Now here is my complaint: Basic research is dying. I spent a day recently at IBM Research after it had experienced its first-ever layoffs. IBM, even IBM, can't afford to continue doing basic research at historic levels. If IBM is worrisome, Bell Labs — birthplace of the transistor, the communications satellite, lasers, and so many other things that can zap you — Bell Labs is a train wreck. Supported now by the decrepit Lucent Technologies instead of the equally decrepit AT&T, Bell Labs is a shadow of what it once was.

What about the universities? They, too, have learned a new game, and that game is patent exploitation. Led by the University of California, MIT and the University of Texas, these schools are building patent portfolios using the exact same rules followed by giant Japanese corporations. They are secretive and withhold information not only from the rest of the world, but even from their own organizations. Patent licensing is such a big deal and university patent attorneys are so clueless about the real purpose of research, that progress is being slowed, and in some cases, stopped altogether for a few years just to let the paperwork catch up.

So what we have is less and less basic research. In time, this will lead to less research and development, and ultimately to fewer and poorer products.
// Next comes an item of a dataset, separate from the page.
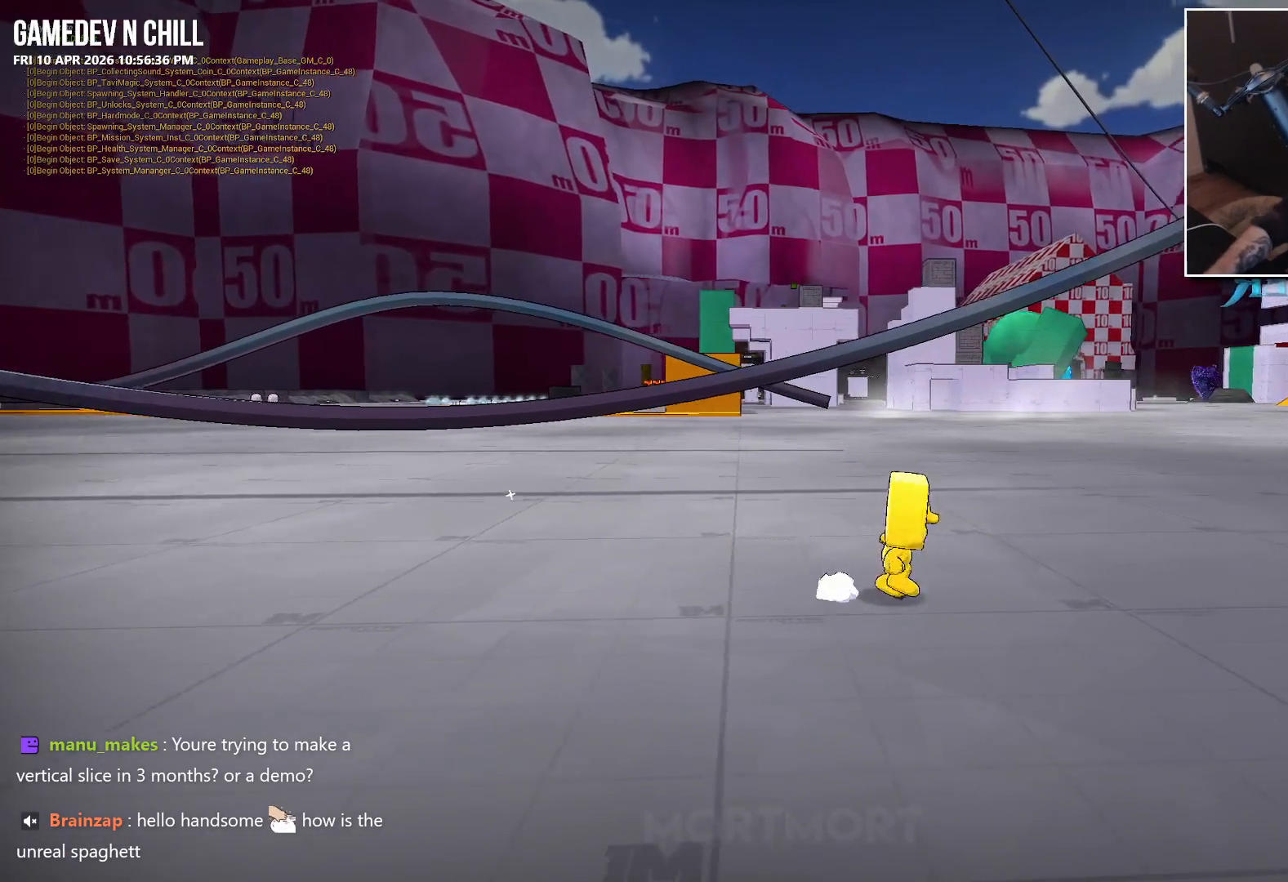
{"buttons": [], "left_stick": "left", "right_stick": "center", "events": [[134, "left_stick", "down-left"], [184, "left_stick", "left"]]}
We're eating our seed corn. It may not show for a few more years, but the result of this behavior will eventually be a shift in global scientific power.

This is not a good thing.

Now, while you are digesting that, I'd like to ask a favor. I'd like to next week take a look at where high-tech business is going in the next year and I'd like your help to do so. What is hot? What is not? I'm looking for good news and bad, and I am counting on you to give it to me so I can give it, in turn, to everyone else.

Is your company doing especially well? Are there sectors that are especially exciting, where products are bubbling to the surface and companies feel like they are about to show the world just how good they are? Tell me about it.

Or does your company or a company you know have about it the smell of death? Tell me about that, too.

It is relatively easy to predict the future five years from now, but much harder to look only 12 months ahead, but that's what I want to do.

Take wireless networking for example. The mobile phone companies are hurting and will continue to do so for another couple of years. Too much building too fast is the problem, too much debt, and no 3G customers to go with those half built 3G networks. WiFi (802.11a, b, and g) is coming on strong, though, and I think the new rage will be mesh networks where every node is also a router and a repeater. But we'll shortly see fallout even among the mesh companies with Nokia reworking its Rooftop product, MeshLAN faltering a bit, MobileMesh playing an uncertain role as the Open Source offering and a new player, SkyPilot, entering the business.

SkyPilot, run by one of the founders of Covad, is following the Covad model of bringing broadband services to incumbent ISPs, though this time the broadband is wireless. And it is high-speed, too, with most of the original mesh guys from SRI International now doing mac-level protocols for 802.11a backbones. SkyPilot is going to be a very big deal a year from now.